Furthermore, she says, many charities had to seek credit lines during last year’s state budget crisis, when payments were delayed, and some banks may not be as sympathetic this time around, especially those that have been hit by the economic downturn.

“To go back to your bank every year — it gets to be old news,” she says.

Beyond Delays

Gloria Standoval, executive director of Stand Against Domestic Violence, a charity in Contra Costa County, says her group will likely dip into its $250,000 credit line once the state starts issuing IOU’s for domestic-violence services. But she’s more concerned about what will happen once the state actually adopts its budget.

Governor Schwarzenegger has proposed ending state grants for a domestic-violence shelter program that provides her group with about $200,000 in annual revenue. While the legislature’s budget conference committee proposed a smaller cut, of 20 percent, Ms. Standoval is worried her group might not get paid for the services it offers while no budget is in effect.

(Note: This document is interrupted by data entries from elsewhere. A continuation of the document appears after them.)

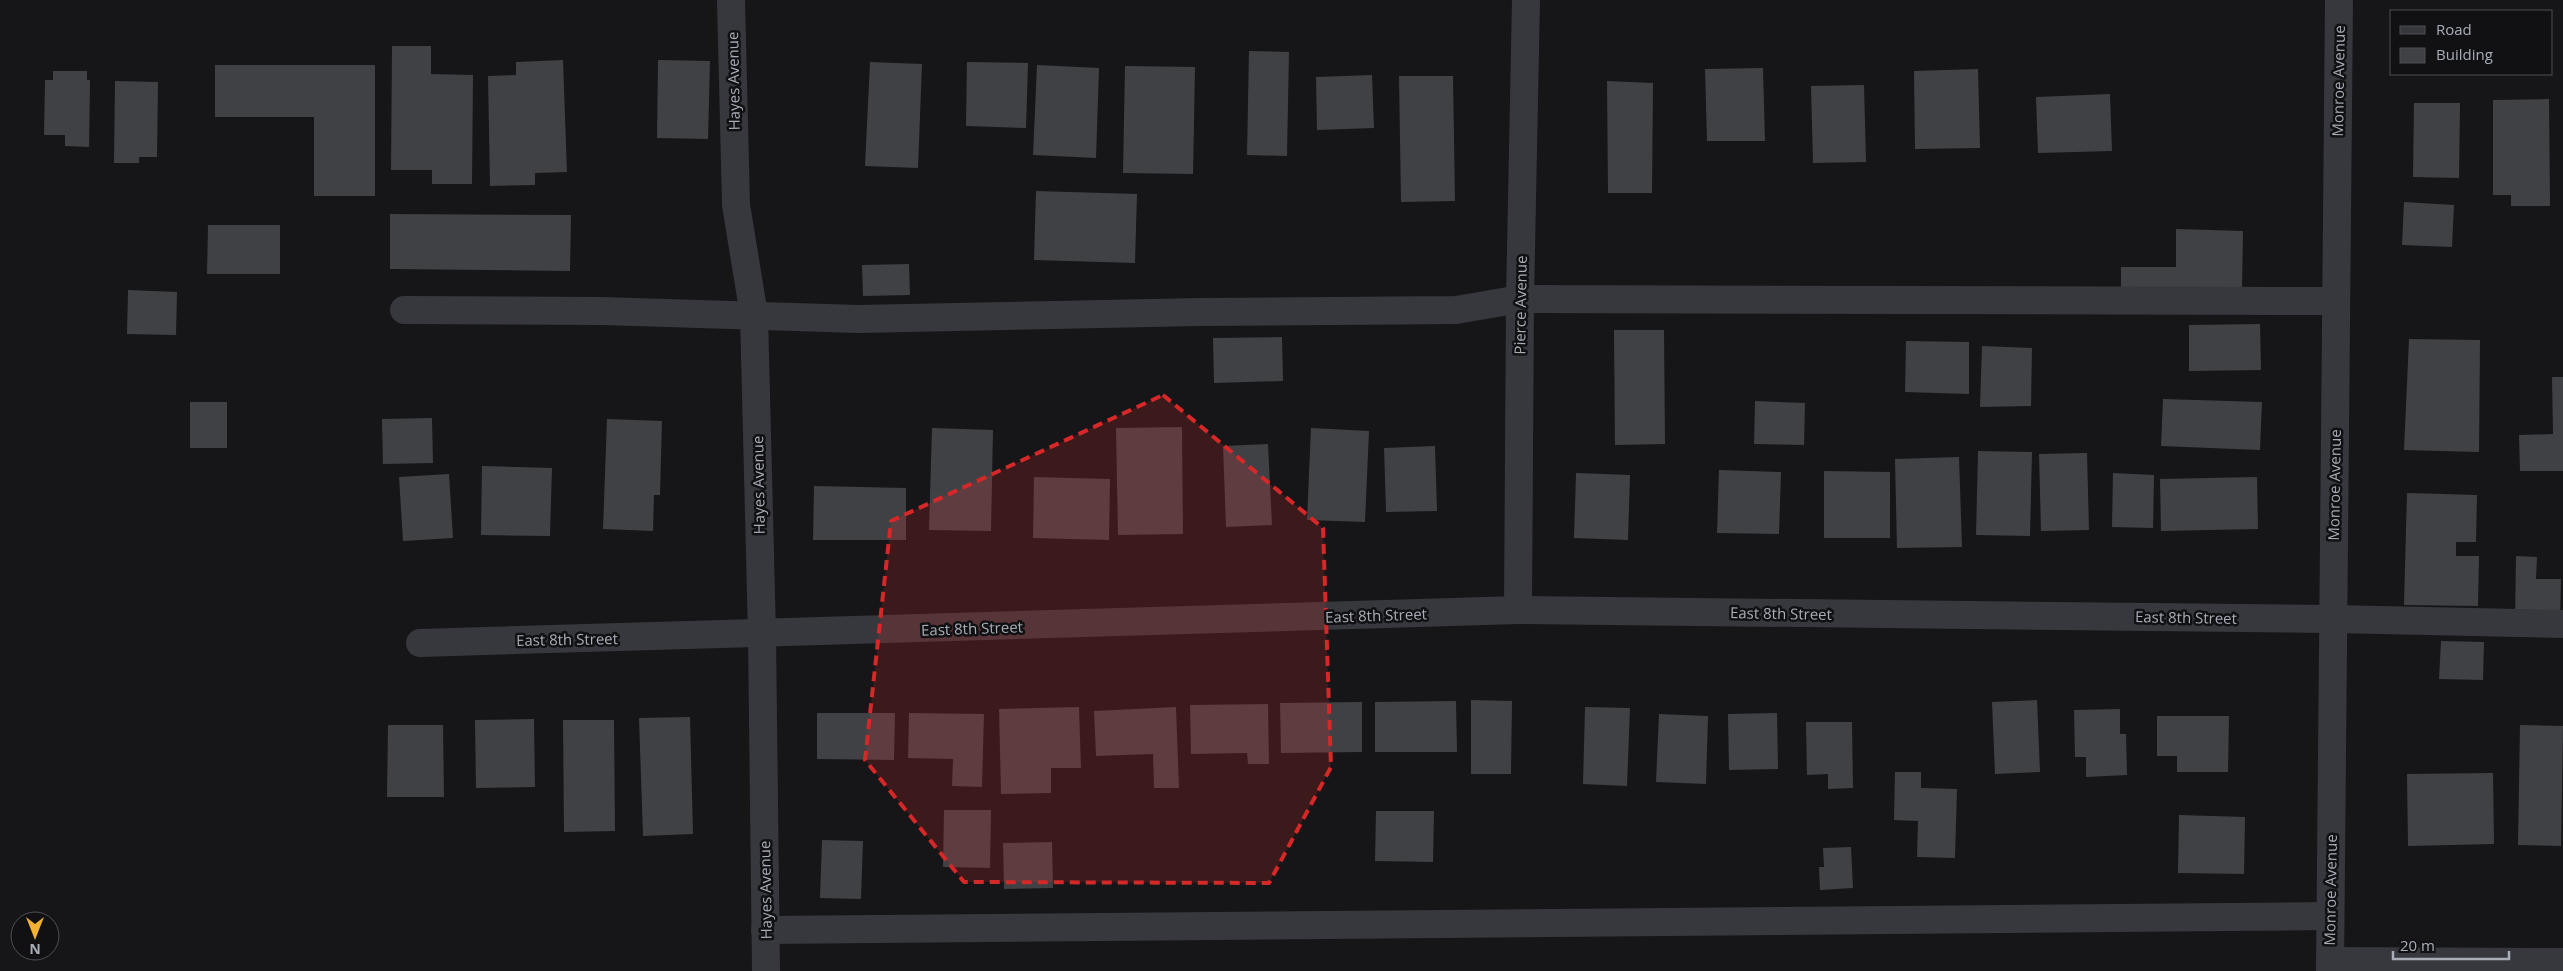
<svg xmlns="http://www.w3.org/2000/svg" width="2563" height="971" font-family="'Open Sans',sans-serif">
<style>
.building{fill:#404145}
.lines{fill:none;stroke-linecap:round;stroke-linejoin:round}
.minor{stroke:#37383d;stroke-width:28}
.marked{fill:#d62828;fill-opacity:0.2;stroke:#d62828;stroke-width:4;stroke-dasharray:10 6;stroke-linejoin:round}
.labels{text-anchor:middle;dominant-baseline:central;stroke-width:5;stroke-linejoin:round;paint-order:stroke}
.street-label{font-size:15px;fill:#a8adb8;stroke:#111113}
</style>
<rect width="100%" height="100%" fill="#161618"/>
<g class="building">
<polygon points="392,46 431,46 431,74 473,75 472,184 432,184 432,170 391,170"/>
<polygon points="1249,51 1289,52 1287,156 1247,155"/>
<polygon points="563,60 567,172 535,173 535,185 490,186 488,76 516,75 516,62"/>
<polygon points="658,60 710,61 708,139 657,138"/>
<polygon points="870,62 922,64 918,168 865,166"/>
<polygon points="967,62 1028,63 1026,128 966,126"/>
<polygon points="215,65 375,65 375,196 314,196 314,117 215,117"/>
<polygon points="1037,65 1099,68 1096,158 1033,155"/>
<polygon points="1125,66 1195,67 1193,174 1123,173"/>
<polygon points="1763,68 1765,141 1707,141 1705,69"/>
<polygon points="1978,69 1980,148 1915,149 1914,71"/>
<polygon points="53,71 87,71 87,80 90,80 89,147 65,146 65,135 44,135 45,80 53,80"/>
<polygon points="1372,75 1374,128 1317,130 1316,77"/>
<polygon points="1399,76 1453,76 1455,201 1401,202"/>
<polygon points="115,81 158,82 157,157 139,157 139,163 114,163"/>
<polygon points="1607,81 1653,83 1652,193 1608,193"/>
<polygon points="1864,85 1866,162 1813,163 1811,86"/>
<polygon points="2110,94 2112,151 2038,153 2036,97"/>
<polygon points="2549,99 2550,206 2511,206 2511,195 2493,195 2493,100"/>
<polygon points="2414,103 2460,103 2459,178 2413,177"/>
<polygon points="1036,191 1137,194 1135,263 1034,260"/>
<polygon points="2404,202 2454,205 2452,247 2402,245"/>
<polygon points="390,214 571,215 570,271 390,269"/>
<polygon points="208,225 280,225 280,274 207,274"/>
<polygon points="2176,229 2243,231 2242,290 2121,289 2121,267 2176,267"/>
<polygon points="909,264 910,295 863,296 862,265"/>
<polygon points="128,290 177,292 176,335 127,334"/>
<polygon points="2260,324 2261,370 2189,371 2189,325"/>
<polygon points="1614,330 1664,330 1665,444 1615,445"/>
<polygon points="1282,337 1283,381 1214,383 1213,338"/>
<polygon points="2409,339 2480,340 2479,452 2404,450"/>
<polygon points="1906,341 1969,342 1969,394 1905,392"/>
<polygon points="1982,346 2032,348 2031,406 1980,407"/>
<polygon points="2552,377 2563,377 2563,471 2520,471 2519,435 2553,434"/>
<polygon points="2163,399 2262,402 2260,450 2161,446"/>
<polygon points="1755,401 1805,403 1804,445 1754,444"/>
<rect x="190" y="402" width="37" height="46"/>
<polygon points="432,418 433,463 383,464 382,419"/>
<polygon points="607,419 662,421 660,495 654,495 653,531 603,529"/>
<polygon points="1182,427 1183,534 1118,535 1116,428"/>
<polygon points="932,428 993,430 991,531 929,530"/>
<polygon points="1311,428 1369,431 1365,522 1307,520"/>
<polygon points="1268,444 1272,525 1226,527 1223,446"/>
<polygon points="1435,446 1437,511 1386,512 1384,448"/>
<polygon points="1978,451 2032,452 2030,536 1976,535"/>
<polygon points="2087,453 2089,530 2041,531 2039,454"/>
<polygon points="1959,457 1962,547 1897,548 1895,459"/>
<polygon points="482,466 552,468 550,536 481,535"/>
<polygon points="1719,470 1781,472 1779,534 1717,533"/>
<polygon points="1824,471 1890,472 1890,538 1824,538"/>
<polygon points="1576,473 1630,475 1628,540 1574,538"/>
<polygon points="2113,473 2154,475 2153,528 2112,527"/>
<polygon points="449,474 453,538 403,541 399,477"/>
<polygon points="1034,477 1110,479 1109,540 1033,538"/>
<polygon points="2257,477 2258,529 2161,531 2160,479"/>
<polygon points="814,486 906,488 906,540 813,540"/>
<polygon points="2407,493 2477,495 2476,542 2456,542 2456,556 2479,556 2478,606 2404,605"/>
<polygon points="2516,556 2537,557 2536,579 2561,579 2560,621 2515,619"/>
<polygon points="2441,641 2484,642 2483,680 2439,679"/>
<polygon points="1471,700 1512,701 1511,774 1471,774"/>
<polygon points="2037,700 2040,772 1995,774 1992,702"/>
<polygon points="1456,701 1457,752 1375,752 1375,702"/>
<polygon points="1362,702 1362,752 1281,753 1280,703"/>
<polygon points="1268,704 1269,764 1248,764 1247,753 1191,754 1190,705"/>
<polygon points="1079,707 1081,768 1051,768 1051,793 1001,794 999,709"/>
<polygon points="1176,707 1179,788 1154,788 1153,754 1096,756 1094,711"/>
<polygon points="1585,707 1630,708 1627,786 1583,784"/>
<polygon points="2120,709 2120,734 2126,734 2127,775 2086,777 2086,757 2075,757 2074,710"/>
<polygon points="817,713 895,713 894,760 817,759"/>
<polygon points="909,713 984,714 982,787 952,786 953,759 908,758"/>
<polygon points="1777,713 1778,769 1729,770 1728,714"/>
<polygon points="1659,714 1708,716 1706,784 1656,782"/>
<polygon points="2157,716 2229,716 2228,772 2177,772 2177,756 2157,756"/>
<polygon points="690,717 693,834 643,836 639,718"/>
<polygon points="534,719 535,787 476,788 475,720"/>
<polygon points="563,720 614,720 615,831 564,832"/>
<polygon points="1806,722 1852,722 1853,788 1828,789 1828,774 1807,775"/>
<polygon points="388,725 443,725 444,797 387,797"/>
<polygon points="2520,725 2563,726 2561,846 2518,845"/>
<polygon points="1895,772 1921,772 1921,788 1957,789 1955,858 1917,857 1918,821 1894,820"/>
<polygon points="2493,773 2494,844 2408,846 2407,774"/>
<polygon points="944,810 991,810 990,868 943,867"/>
<polygon points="1376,811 1434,811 1433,862 1375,861"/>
<polygon points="2179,815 2245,817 2244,874 2178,873"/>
<polygon points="822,840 863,841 861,899 820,898"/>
<polygon points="1052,842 1053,888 1004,889 1003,843"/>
<polygon points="1851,847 1853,888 1820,890 1819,867 1824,867 1823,848"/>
</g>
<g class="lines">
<g class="minor">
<polyline points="731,0 736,205 754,315 762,634 766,971"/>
<polyline points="404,310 601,311 858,319 1200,312 1456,310 1520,299 2336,301"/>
<polyline points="1518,610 1520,299 1526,0"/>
<polyline points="420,643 1518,610 2333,619 2563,624"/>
<polyline points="765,930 2330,916"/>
<polyline points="2330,961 2563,962"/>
<polyline points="2330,971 2339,0"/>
</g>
</g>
<path class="marked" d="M1163,395L1323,528L1331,767L1269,883L964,882L865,760L891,521Z"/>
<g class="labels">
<g class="street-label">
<text transform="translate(733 81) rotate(-91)">Hayes Avenue</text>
<text transform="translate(2338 81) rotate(-89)">Monroe Avenue</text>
<text transform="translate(1520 305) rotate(-89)">Pierce Avenue</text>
<text transform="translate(758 485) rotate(-91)">Hayes Avenue</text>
<text transform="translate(2334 485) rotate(-89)">Monroe Avenue</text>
<text transform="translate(1781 613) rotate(1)">East 8th Street</text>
<text transform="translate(1376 615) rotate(-2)">East 8th Street</text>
<text transform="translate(2186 617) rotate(1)">East 8th Street</text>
<text transform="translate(972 628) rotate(-2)">East 8th Street</text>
<text transform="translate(567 639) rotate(-1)">East 8th Street</text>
<text transform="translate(765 890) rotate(-91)">Hayes Avenue</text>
<text transform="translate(2330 890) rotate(-89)">Monroe Avenue</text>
</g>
</g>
<rect x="2390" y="10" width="162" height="65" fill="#111113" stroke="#4d4f55"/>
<rect x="2400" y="26" width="25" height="8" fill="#37383d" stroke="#4d4f55"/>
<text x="2436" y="35" font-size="15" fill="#a8adb8">Road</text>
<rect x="2400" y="48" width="25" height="15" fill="#404145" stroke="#4d4f55"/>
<text x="2436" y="60" font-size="15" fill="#a8adb8">Building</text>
<g transform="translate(35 936) rotate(180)"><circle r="24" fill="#111113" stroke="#4d4f55"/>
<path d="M0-4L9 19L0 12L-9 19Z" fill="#f2b134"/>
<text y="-8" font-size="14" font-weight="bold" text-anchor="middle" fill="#a8adb8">N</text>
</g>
<path d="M2393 951v8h116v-8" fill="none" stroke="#a8adb8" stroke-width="2.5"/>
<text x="2400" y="951" font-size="15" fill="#a8adb8" stroke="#111113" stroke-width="4" paint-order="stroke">20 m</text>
</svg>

“It may not be a problem of delayed payment,” she says. “It may be a problem of getting any payment at all.”

Other nonprofit leaders said they had similar concerns. The governor has proposed steep cuts to social services, including eliminating both the Healthy Families Program, which provides health coverage to children from low-income families, and the CalWorks program, which provides cash assistance and job help to low-income families.

While the budget conference committee rejected many of the governor’s proposals last month, it still proposed $11-billion in cuts to state programs.

Debbi Lerman, administrator of the San Francisco Human Services Network, an association of charities, says her group’s members have “a zillion questions” about how the potential cuts might affect county budgets, which pay for many social services.

“It’s sit here, hold your breath, and hope it turns out okay,” she says.

“There are so many things on the table, so many things to discuss, so many threats,” says Tom Kinoshita, public-policy director at the Silicon Valley Council of Nonprofits. “There’s total confusion everywhere.”